Antes de estrear na Copa América, Gómez pede que Paraguai 'conduza melhor' o jogo

Zagueiro, que estava suspenso contra o Catar, quer bom resultado diante da Argentina nesta quarta-feira

Redação, Estadão Conteúdo

18 de junho de 2019 | 22h08

O zagueiro e capitão da seleção paraguaia Gustavo Gómez, que fará a sua estreia na Copa América nesta quarta-feira no jogo contra a Argentina, às 21h30, no Mineirão, em Belo Horizonte, afirmou que o time nacional precisa saber "conduzir melhor o jogo" para não correr o risco de voltar a amargar uma decepção como a que viveu em seu duelo de estreia na competição continental. No último domingo, depois de abrir 2 a 0 sobre o Catar, no Maracanã, a equipe permitiu que o adversário buscasse a igualdade por 2 a 2.

"Dos erros que cometemos, um que precisamos melhorar é a condução do jogo e isso nos faltou quando estávamos vencendo por 2 a 0. Somos um time jovem, mas temos de amadurecer um pouquinho mais. O grupo está tranquilo e quem sabe amanhã conseguiremos um bom resultado", afirmou o defensor do Palmeiras, que festejou o fato de finalmente estar liberado para defender a sua seleção nesta Copa América.

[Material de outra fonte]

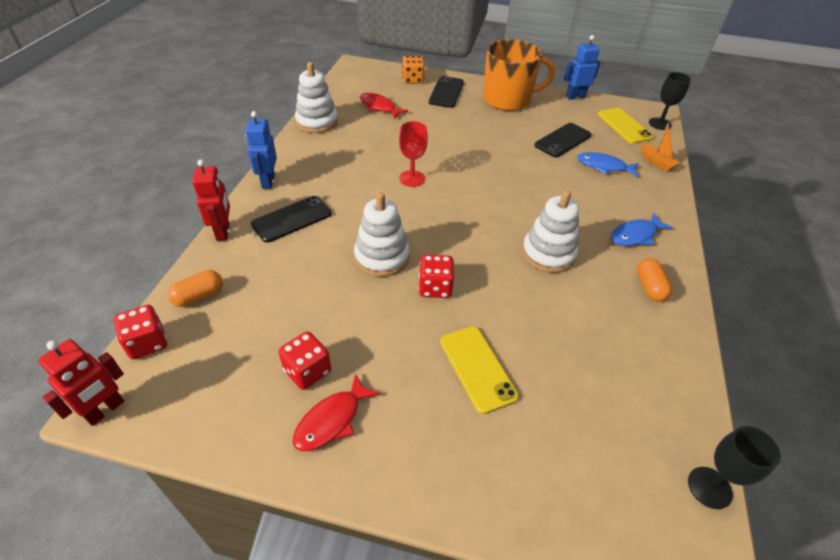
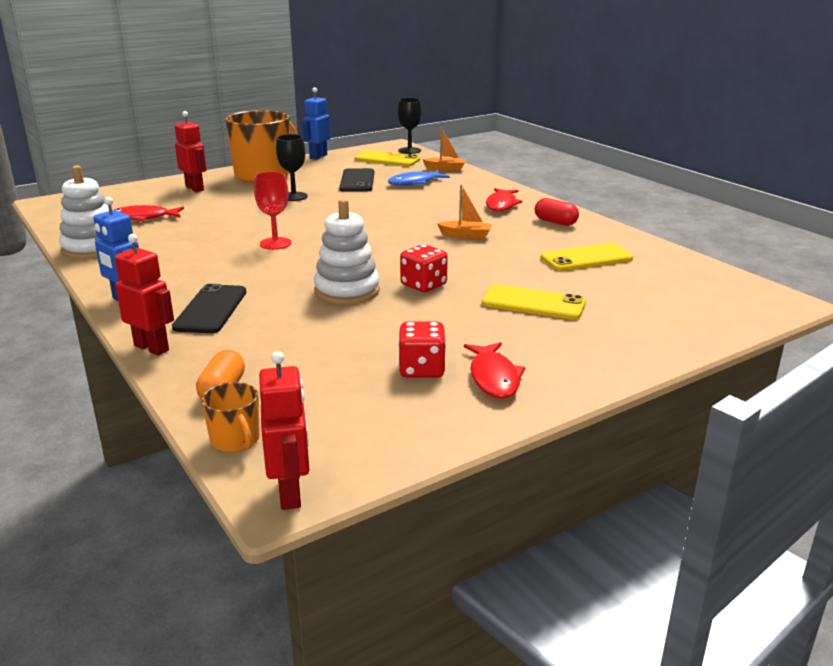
camera: 45 degrees left, 20 degrees down
red dice [114,305,167,360] -> orange mug [201,382,260,452]
orange dice [402,56,425,84] -> none
black phone [429,76,464,108] -> red robot [175,111,206,192]
white stacking toy [522,190,579,273] -> orange boat [437,185,492,239]
blue fish [611,213,673,246] -> red fish [486,188,523,211]
orange capsule [637,258,672,302] -> red capsule [535,198,579,226]
black goblet [688,426,781,509] -> black goblet moved to [276,134,308,201]
none -> yellow phone [541,243,633,271]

O atleta não pôde enfrentar os catarianos por ter cumprido uma suspensão referente a uma expulsão ocorrida ainda na rodada final das Eliminatórias Sul-Americanas da Copa do Mundo de 2018. Ele recebeu o cartão vermelho em confronto diante da Venezuela, em outubro de 2017, em Assunção.

"Feliz por estar pronto para jogar", destacou o jogador, que exibiu confiança de que o Paraguai pode desbancar o favoritismo argentino nesta quarta. "Sabemos que a Argentina é uma grande seleção, tem Messi. Vai ser um jogo difícil, mas nós estamos preparados para enfrentá-lo", assegurou.

O técnico Eduardo Berizzo, que também concedeu entrevista coletiva no Mineirão nesta terça-feira, foi outro a exibir confiança na força do Paraguai, mas ao mesmo tempo advertiu que, para vencer, a sua seleção precisará "estar perto de mostrar a sua melhor versão".

E ele prometeu que não mudará a forma de atuar do Paraguai pelo fato de ter pela frente uma equipe com um ataque poderoso como é o da Argentina. "O que acontece do outro lado importa pouco", disse. "Eu vou jogar segundo as minhas ideias", reforçou.